Dejando a un lado la ladera de Chafa, el macizo montañoso que delimita el Valle de Güímar por el nordeste, subimos por un sendero hasta topar con un mojón de piedras desde el que se divisa el valle de Güímar con su horadado barranco de Badajoz al fondo, la reserva natural del Malpaís en la costa y un poco más acá, la basílica de la Virgen de Candelaria. O sea, Chaxiraxi.
En la cima, tras superar cardones, tabaibas dulces e indeseables rabos de gato encarados al viento, despunta el pino canario. Solo rompe el silencio el ruido de unas motocicletas a todo gas que, abajo, en la carretera, queman el asfalto. La contaminación acústica también perturba a un escurridizo conejo que corre hacia el barranco de Chacorche. Bendita toponimia guanche, patrimonio cultural inmaterial, como cualquier otro grupo de nombres propios de un lugar.
Algunas cuevas agujerean el paisaje, planea el cernícalo y serpentea el Canal de Araya clavado en la pendiente.
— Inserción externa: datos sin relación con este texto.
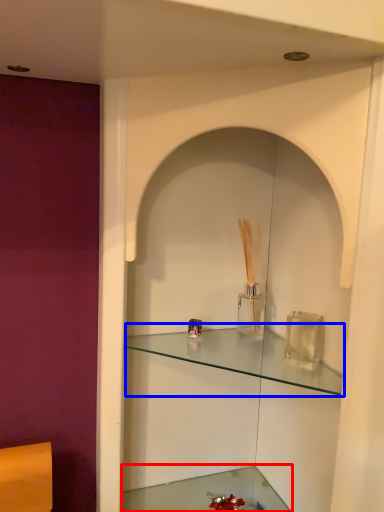
Question: Which point is further to the camera, cabinetry (highlighted by a red box) or shelf (highlighted by a blue box)?

Choices:
 (A) cabinetry
 (B) shelf

Answer: (A)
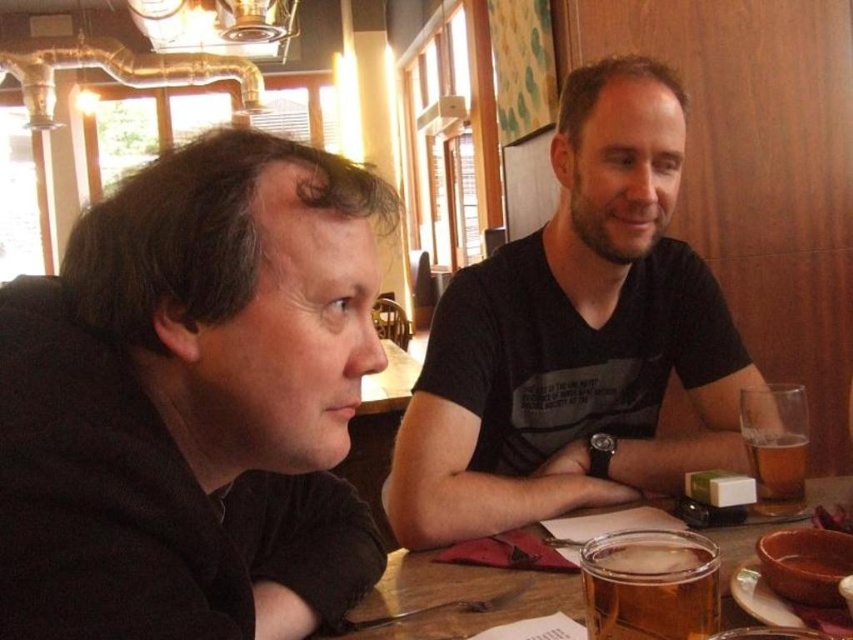
Question: Which of the following is the closest to the observer?

Choices:
 (A) translucent glass beer at lower center
 (B) black matte shirt at left

Answer: (B)

Question: Among these objects, which one is nearest to the camera?

Choices:
 (A) translucent glass beer at right
 (B) black matte shirt at left

Answer: (B)

Question: Which point is closer to the camera?

Choices:
 (A) (784, 484)
 (B) (746, 621)
 (C) (616, 432)

Answer: (B)

Question: In this image, where is black matte shirt at center located relative to translucent glass beer at right?

Choices:
 (A) right
 (B) left

Answer: (B)

Question: Is black matte shirt at left below translucent glass beer at right?

Choices:
 (A) yes
 (B) no

Answer: (B)

Question: From the image, what is the correct spatial relationship of black matte shirt at center in relation to translucent glass beer at lower center?

Choices:
 (A) right
 (B) left

Answer: (A)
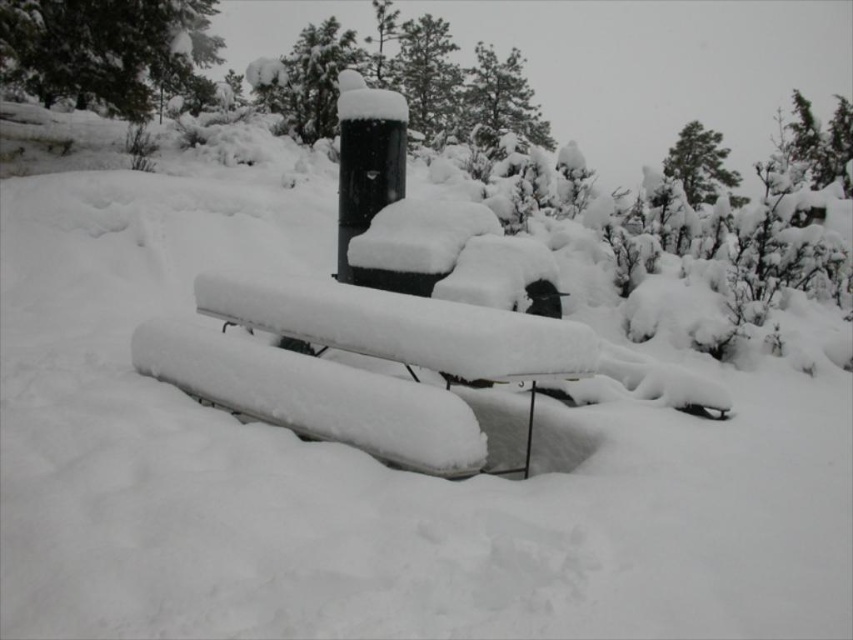
Question: Which point is farther to the camera?

Choices:
 (A) (380, 1)
 (B) (489, 100)
 (C) (213, 44)

Answer: (C)

Question: Does green textured pine tree at upper center have a lesser width compared to green textured tree at upper right?

Choices:
 (A) yes
 (B) no

Answer: (A)

Question: Can you confirm if green textured pine at upper left is bigger than green textured pine tree at upper center?

Choices:
 (A) no
 (B) yes

Answer: (A)

Question: Is green textured pine at upper left below green textured tree at upper right?

Choices:
 (A) yes
 (B) no

Answer: (B)

Question: Which point is closer to the camera?

Choices:
 (A) green textured tree at upper right
 (B) white snow-covered bench at center
 (C) snow-covered pine tree at upper center
 (D) green textured pine at upper left

Answer: (B)

Question: Which point is closer to the camera?

Choices:
 (A) click(149, 29)
 (B) click(517, 92)
 (C) click(199, 333)

Answer: (C)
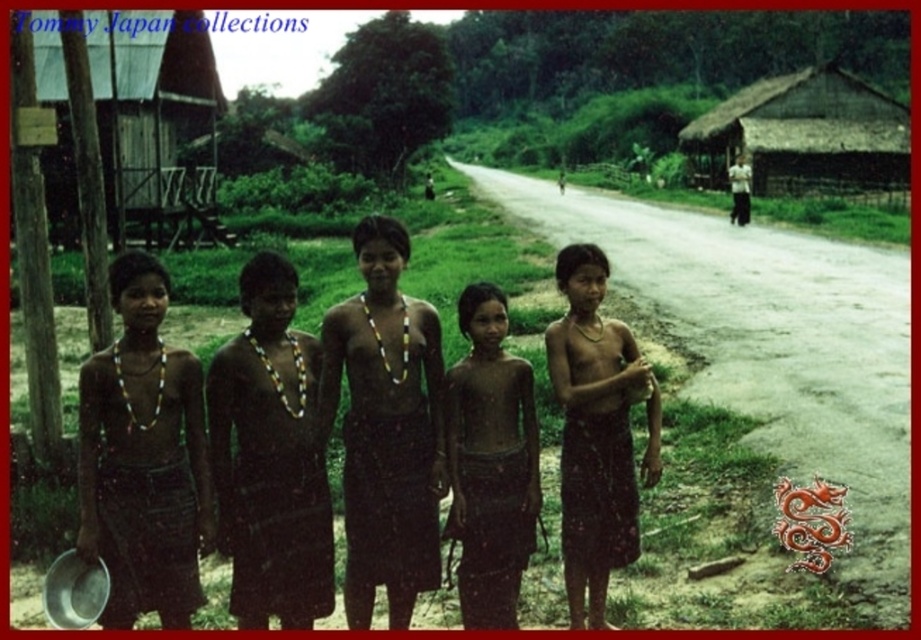
You are a tailor observing two skirts in the image, the brown fabric skirt at center and the brown woven skirt at center. Which one is narrower?

The brown fabric skirt at center is narrower than the brown woven skirt at center.

You are a traveler who wants to know which object is closer to you between the brown fabric skirt at center and the wooden hut at left. Based on the scene description, which one is closer?

The brown fabric skirt at center is closer to you because it is shorter than the wooden hut at left, indicating it is positioned in front of the hut.

You are standing at the point labeled point (415, 506) and want to walk towards the point labeled point (566, 588). Which direction should you face to move towards it?

Since point (415, 506) is closer to the camera than point (566, 588), you should face away from the camera to move towards point (566, 588).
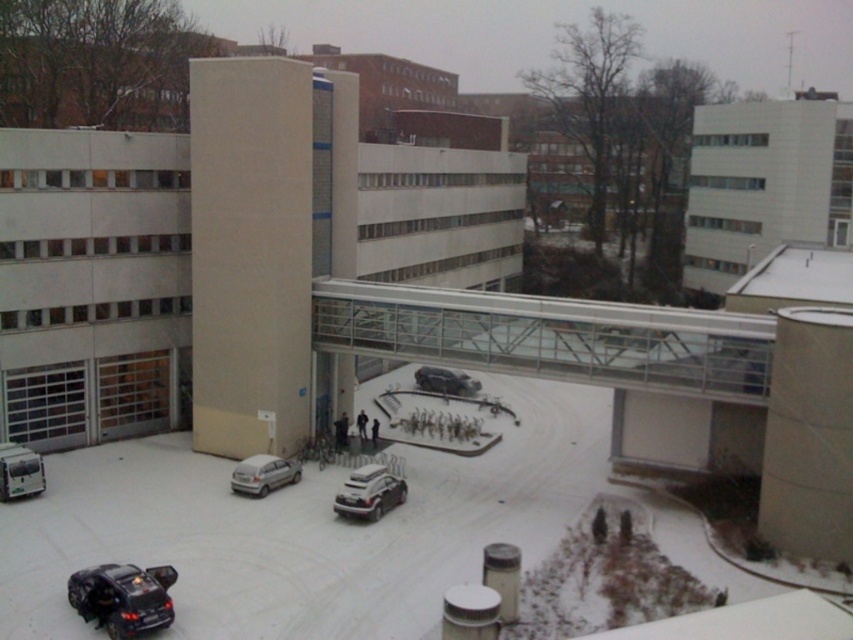
Does shiny black suv at lower left appear under shiny silver sedan at center?

Indeed, shiny black suv at lower left is positioned under shiny silver sedan at center.

Is shiny black suv at lower left shorter than shiny silver sedan at center?

In fact, shiny black suv at lower left may be taller than shiny silver sedan at center.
Este conducto nació en 1928, cuando el general Primo de Rivera, y se extiende a lo largo de casi cuarenta kilómetros. Se construyó para trasvasar agua del Valle hasta el Área Metropolitana. En la actualidad transporta un volumen total circulante aproximado de quince mil metros cúbicos al día.
El Canal de Araya tiene tapa de argamasa y más empaque que una humilde atarjea que conduce el agua en terrenos de cultivo. En Madeira, isla hermana de la Macaronesia, a estos canalitos se les denomina levadas y, de igual forma, riegan los peñascos atlánticos nuestros, ahora más verdes y húmedos que nunca. O así parece. O así nos gusta decir a quienes disfrutamos con el olor a campo mojado, incluso el que se orienta al sur de la dorsal de Pedro Gil, que vaya usted a saber por qué se llama así.
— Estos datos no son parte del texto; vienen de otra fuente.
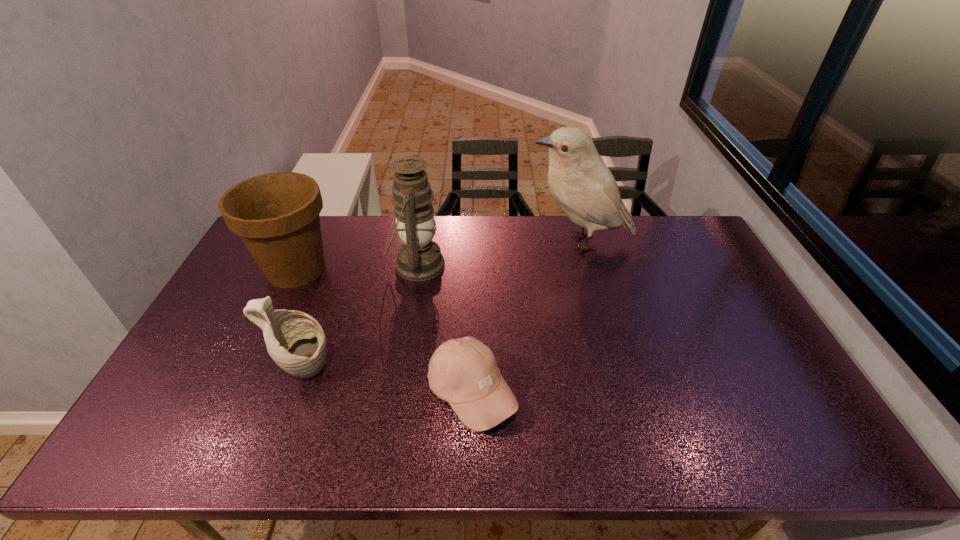
The width and height of the screenshot is (960, 540). I want to click on vacant point at the left edge, so click(x=260, y=274).

The image size is (960, 540). In the image, there is a desktop. Find the location of `vacant space at the right edge`. vacant space at the right edge is located at coordinates (746, 358).

Image resolution: width=960 pixels, height=540 pixels. Find the location of `vacant point located between the parakeet and the oil lamp`. vacant point located between the parakeet and the oil lamp is located at coordinates (x=498, y=254).

The width and height of the screenshot is (960, 540). In order to click on free point between the parakeet and the pitcher in this screenshot , I will do `click(443, 307)`.

Locate an element on the screen. blank region between the pitcher and the oil lamp is located at coordinates (361, 318).

At what (x,y) coordinates should I click in order to perform the action: click on vacant region between the baseball cap and the flowerpot. Please return your answer as a coordinate pair (x, y). The image size is (960, 540). Looking at the image, I should click on (384, 331).

In order to click on free space between the baseball cap and the flowerpot in this screenshot , I will do pos(384,331).

Identify the location of empty space between the parakeet and the baseball cap. Image resolution: width=960 pixels, height=540 pixels. [x=526, y=318].

Where is `vacant space that is in between the oil lamp and the baseball cap`? vacant space that is in between the oil lamp and the baseball cap is located at coordinates (444, 329).

Find the location of a particular element. This screenshot has height=540, width=960. free space between the pitcher and the shortest object is located at coordinates (389, 382).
Decía que el Canal de Araya tiene tapa de argamasa, pero la realidad, ya sea por el impacto de un berolo o porque la pulga del tanganillo saltó más de lo debido, es que presenta trozos en donde el correr del líquido elemento se abre a la intemperie. Entonces, refrescas los pinreles o pierdes las gafas de sol al caer sin querer a la profundidad y perderles la pista como alma que lleva el diablo. Un día de estos el grifo del fregadero arrojará unas Ray-Ban. Y no será un milagro.
A 550 metros de altitud asoma la Casa de La Mesa, construcción de piedra del siglo XIX, más muerta que viva. Apenas se intuyen la morada y el establo para las cabras u otras bestias que se utilizaban para las labores de labranza. Los bancales, abandonados. Y en el suelo del refugio, pencas y vigas de madera.
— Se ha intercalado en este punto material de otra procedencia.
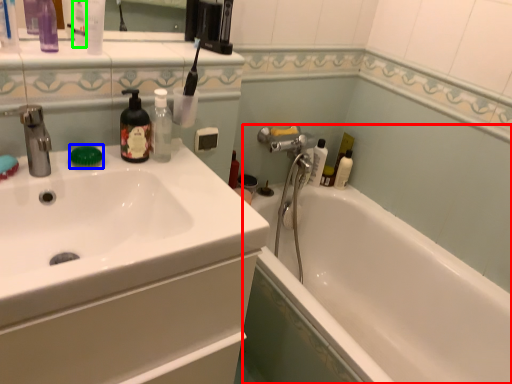
Question: Considering the real-world distances, which object is closest to bathtub (highlighted by a red box)? soap (highlighted by a blue box) or mouthwash (highlighted by a green box).

Choices:
 (A) soap
 (B) mouthwash

Answer: (A)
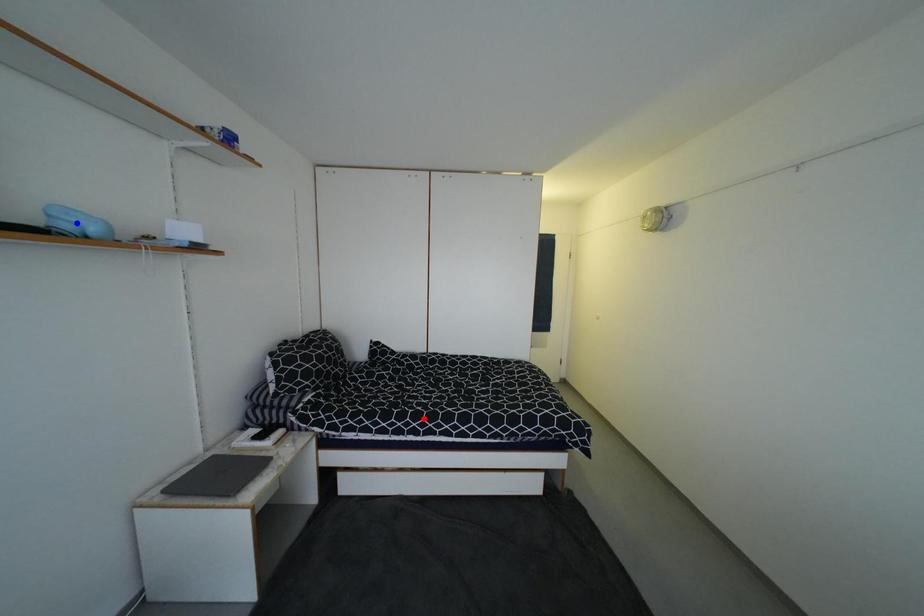
Question: Two points are marked on the image. Which point is closer to the camera?

Choices:
 (A) Blue point is closer.
 (B) Red point is closer.

Answer: (A)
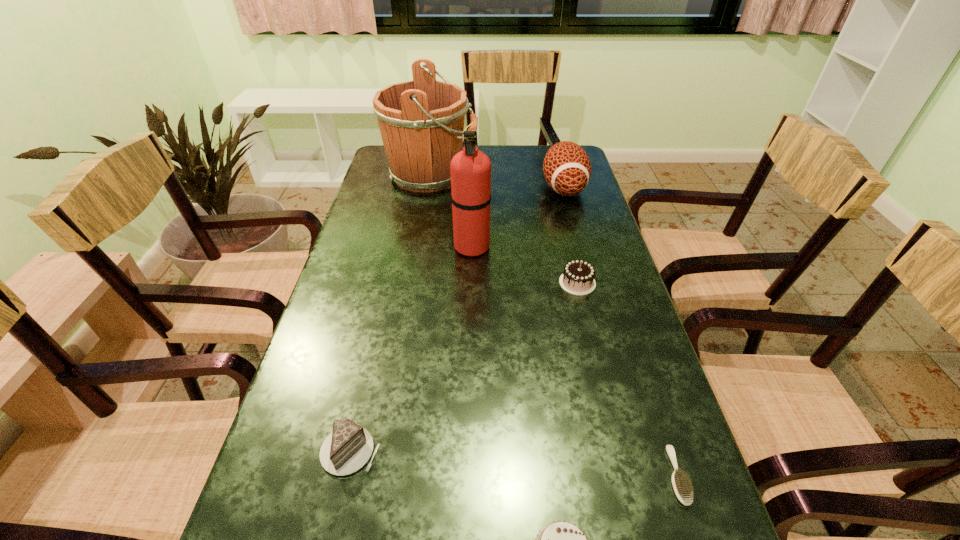
Locate an element on the screen. The image size is (960, 540). vacant area in the image that satisfies the following two spatial constraints: 1. with the handle on the side of the bucket; 2. on the left side of the tallest chocolate cake is located at coordinates (414, 283).

Identify the location of vacant point that satisfies the following two spatial constraints: 1. with the handle on the side of the bucket; 2. on the right side of the rightmost chocolate cake. tap(414, 283).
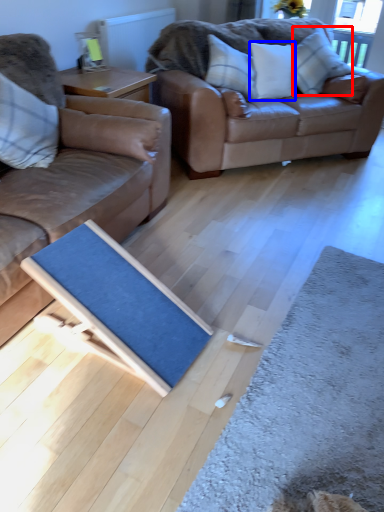
Question: Which point is closer to the camera, pillow (highlighted by a red box) or pillow (highlighted by a blue box)?

Choices:
 (A) pillow
 (B) pillow

Answer: (B)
La finca Las Haciendas, propiedad del Cabildo de Tenerife, destinada a la investigación agrícola, muestra mejor cara. Trabaja con buena parte de las variedades de frutales que se han atendido históricamente en la Isla, además de albergar diversos elementos tradicionales: vivienda, lagar, bodega… Antes denominada La Florida, este conjunto histórico es un ejemplo de recuperación.
Cae la primera tarde en Araya y la gazuza despierta la apetencia. Ernesto, que es lugareño, recomienda la tasca El Kuarto. Y ahí vamos con el ánimo de dar buena cuenta del rico escaldón y del bichillo que promete.